Chronic non-healing wounds (principally diabetic foot ulcers, venous leg ulcers or ischemic pressure ulcers) represent a major area of unmet clinical need. One in twenty elderly people will develop a chronic wound at some point in their lives, with estimated treatment costs to the NHS currently exceeding £3 billion per annum. Affected individuals often experience high levels of morbidity, including pain, odour and social isolation. In many cases unhealed ulcers lead to minor or major amputations. For diabetic foot ulcers, the five year mortality risk following ulcer-associated major lower limb amputation has been reported at around 70%. An expanding elderly, and particularly diabetic, population means that chronic wounds will become an even greater future burden on society and health services unless new treatments are urgently developed.

Work outlined in our proposal is specifically designed to identify new pathways and processes involved in pathological healing. Within the proposal not only will we identify potential new drug target(s), we will validate altered expression of these target(s) in human pathological healing (tissue samples), with subsequent demonstration of therapeutic potential in validated, physiologically relevant murine pre-clinical models of delayed human healing, and in human tissue ex vivo. By the end of this project we should be in a position to translate our bench findings to the bedside. To do this successfully will require substantive links with clinicians and commercial involvement. These links are already in place with Dr Hardman currently leading a Phase 1 clinical trial in collaboration with clinical colleagues in Manchester (Prof. Boulton). Furthermore, both PIs have a longstanding collaboration (>5 years) with our industrial co-applicant Dr Booth (Epistem). The active involvement of Epistem will facilitate the translation of our research to the target population in a medium term time frame.
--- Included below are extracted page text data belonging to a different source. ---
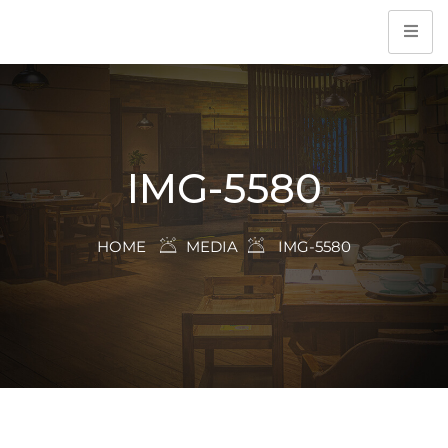
IMG-5580
HOME
MEDIA
IMG-5580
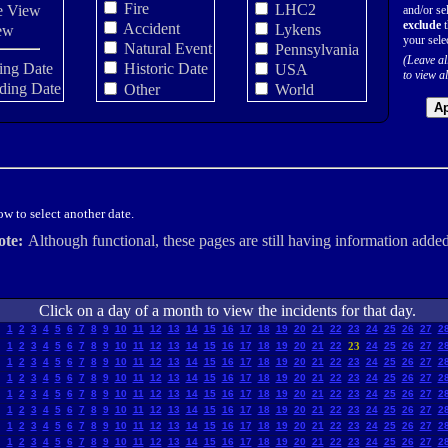
Fire
LHC2
e View
and/or sel
exclude
t
Accident
Lykens
ew
your sele
Natural Event
Pennsylvania
(Leave al
ing Date
Historic Date
USA
to view al
ding Date
Other
World
Ap
w to select another date.
ote:
Although functional, these pages are still having information added
Click on a day of a month to view the incidents for that day.
1
2
3
4
5
6
7
8
9
10
11
12
13
14
15
16
17
18
19
20
21
22
23
24
25
26
27
2
1
2
3
4
5
6
7
8
9
10
11
12
13
14
15
16
17
18
19
20
21
22
23
24
25
26
27
2
1
2
3
4
5
6
7
8
9
10
11
12
13
14
15
16
17
18
19
20
21
22
23
24
25
26
27
2
1
2
3
4
5
6
7
8
9
10
11
12
13
14
15
16
17
18
19
20
21
22
23
24
25
26
27
2
1
2
3
4
5
6
7
8
9
10
11
12
13
14
15
16
17
18
19
20
21
22
23
24
25
26
27
2
1
2
3
4
5
6
7
8
9
10
11
12
13
14
15
16
17
18
19
20
21
22
23
24
25
26
27
2
1
2
3
4
5
6
7
8
9
10
11
12
13
14
15
16
17
18
19
20
21
22
23
24
25
26
27
2
1
2
3
4
5
6
7
8
9
10
11
12
13
14
15
16
17
18
19
20
21
22
23
24
25
26
27
2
For Epistem specifically, this collaboration represents an exciting opportunity to further understand the clinical potential of L-arginine pathway manipulation. This will be directly relevant to ongoing CRO model development in a range of tissues/models including psoriasis, arthritis, IBD and gut repair. Improved and refined models will be financially beneficial to the company. A key priority of the wider Epistem portfolio is the development of novel therapeutics via partnering opportunities, and the L-arginine pathway has been identified as holding clear commercial potential.

In addition to potential benefits via the development of new treatments, our proposal will aim to achieve greater immediate impact with both the target clinical population and the general public. The target population will be accessed by Dr Hardman who, as an AgeUK funded Senior Research Fellow, regularly meets and presents to elderly audiences with his work featured in informational literature for older people. In addition by leading ongoing clinical trials we regularly speak to chronic wound patients who are the intended beneficiaries of this research. We will also use our research as the basis for a range of public engagement events. These events will benefit the public by increasing awareness of the concept of "healthy ageing" and the crucial role the immune system plays in protecting our bodies from harm.

The project will also benefit the research teams of Hardman and Cruickshank and the dedicated post-doctoral research associate (PDRA) and research technician. Given the multi-disciplinary nature of the work, encompassing aspects of tissue regeneration, biogerontology, immunology and cell biology, the PDRA and technician will receive extensive training in wide-ranging areas of scientific research.